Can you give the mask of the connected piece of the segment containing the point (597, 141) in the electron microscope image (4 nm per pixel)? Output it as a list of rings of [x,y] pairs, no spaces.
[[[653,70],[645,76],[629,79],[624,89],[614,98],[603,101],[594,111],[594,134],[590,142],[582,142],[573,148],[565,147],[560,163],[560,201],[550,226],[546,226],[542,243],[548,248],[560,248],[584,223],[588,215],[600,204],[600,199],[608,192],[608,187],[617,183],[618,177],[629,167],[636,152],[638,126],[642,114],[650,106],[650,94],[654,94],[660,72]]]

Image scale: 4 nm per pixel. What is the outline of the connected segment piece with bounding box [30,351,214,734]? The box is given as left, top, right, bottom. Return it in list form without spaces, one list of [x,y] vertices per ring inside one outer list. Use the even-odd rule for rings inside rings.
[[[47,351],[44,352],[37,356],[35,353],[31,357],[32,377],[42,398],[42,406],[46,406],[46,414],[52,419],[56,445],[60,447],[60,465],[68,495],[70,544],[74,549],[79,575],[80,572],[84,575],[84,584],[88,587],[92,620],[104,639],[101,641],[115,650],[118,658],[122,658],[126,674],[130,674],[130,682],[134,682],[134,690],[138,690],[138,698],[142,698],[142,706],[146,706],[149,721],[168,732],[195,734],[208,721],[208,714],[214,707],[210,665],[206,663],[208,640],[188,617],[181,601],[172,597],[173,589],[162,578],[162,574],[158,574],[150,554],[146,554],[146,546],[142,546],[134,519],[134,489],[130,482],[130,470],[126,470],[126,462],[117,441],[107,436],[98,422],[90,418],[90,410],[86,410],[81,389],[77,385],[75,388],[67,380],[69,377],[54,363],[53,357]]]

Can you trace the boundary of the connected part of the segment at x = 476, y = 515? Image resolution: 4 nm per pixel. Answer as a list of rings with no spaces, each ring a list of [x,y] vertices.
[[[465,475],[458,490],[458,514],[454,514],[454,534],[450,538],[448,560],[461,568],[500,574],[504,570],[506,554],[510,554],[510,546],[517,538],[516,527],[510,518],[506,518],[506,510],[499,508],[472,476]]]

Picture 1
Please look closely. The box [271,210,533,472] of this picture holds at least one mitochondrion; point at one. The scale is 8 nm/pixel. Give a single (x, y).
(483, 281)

▶ Assignment
Set down each record above without changing a single word.

▶ Output for this exercise
Can you give the mask of the connected piece of the segment containing the point (597, 141) in the electron microscope image (4 nm per pixel)? Output it as a list of rings of [x,y] pairs, no spaces.
[[[653,70],[645,76],[629,79],[624,89],[614,98],[603,101],[594,111],[594,134],[590,142],[582,142],[573,148],[565,147],[560,163],[560,201],[550,226],[546,226],[542,243],[548,248],[560,248],[584,223],[588,215],[600,204],[600,199],[608,192],[608,187],[617,183],[618,177],[629,167],[636,152],[638,126],[642,114],[650,106],[650,94],[654,94],[660,72]]]

Image scale: 4 nm per pixel. What is the outline of the connected segment piece with bounding box [30,351,214,734]? The box is given as left, top, right, bottom. Return it in list form without spaces, one list of [x,y] vertices per ring inside one outer list. Use the even-odd rule for rings inside rings.
[[[47,351],[44,352],[37,356],[35,353],[31,357],[32,377],[42,398],[42,406],[46,406],[46,414],[52,419],[56,445],[60,447],[60,465],[68,495],[70,544],[74,549],[79,575],[80,572],[84,575],[84,584],[88,587],[92,620],[104,639],[101,641],[115,650],[118,658],[122,658],[126,674],[130,674],[130,682],[134,682],[134,690],[138,690],[138,698],[142,698],[142,706],[146,706],[149,721],[168,732],[195,734],[208,721],[208,714],[214,707],[210,665],[206,663],[208,640],[188,617],[181,601],[172,597],[173,589],[162,578],[162,574],[158,574],[150,554],[146,554],[146,546],[142,546],[134,519],[134,489],[130,482],[130,470],[126,470],[126,462],[117,441],[107,436],[98,422],[90,418],[90,410],[86,410],[81,389],[77,385],[75,388],[67,380],[69,377],[54,363],[53,357]]]

Can you trace the boundary of the connected part of the segment at x = 476, y = 515? Image resolution: 4 nm per pixel. Answer as a list of rings with no spaces, each ring a list of [x,y] vertices.
[[[465,475],[458,490],[458,514],[454,514],[454,534],[450,538],[448,560],[461,568],[500,574],[504,570],[506,554],[510,554],[510,546],[517,538],[516,527],[510,518],[506,518],[506,510],[499,508],[472,476]]]

Picture 1
Please look closely. The box [271,210,533,472] of this picture holds at least one mitochondrion; point at one. The scale is 8 nm/pixel. Give a single (x, y).
(483, 281)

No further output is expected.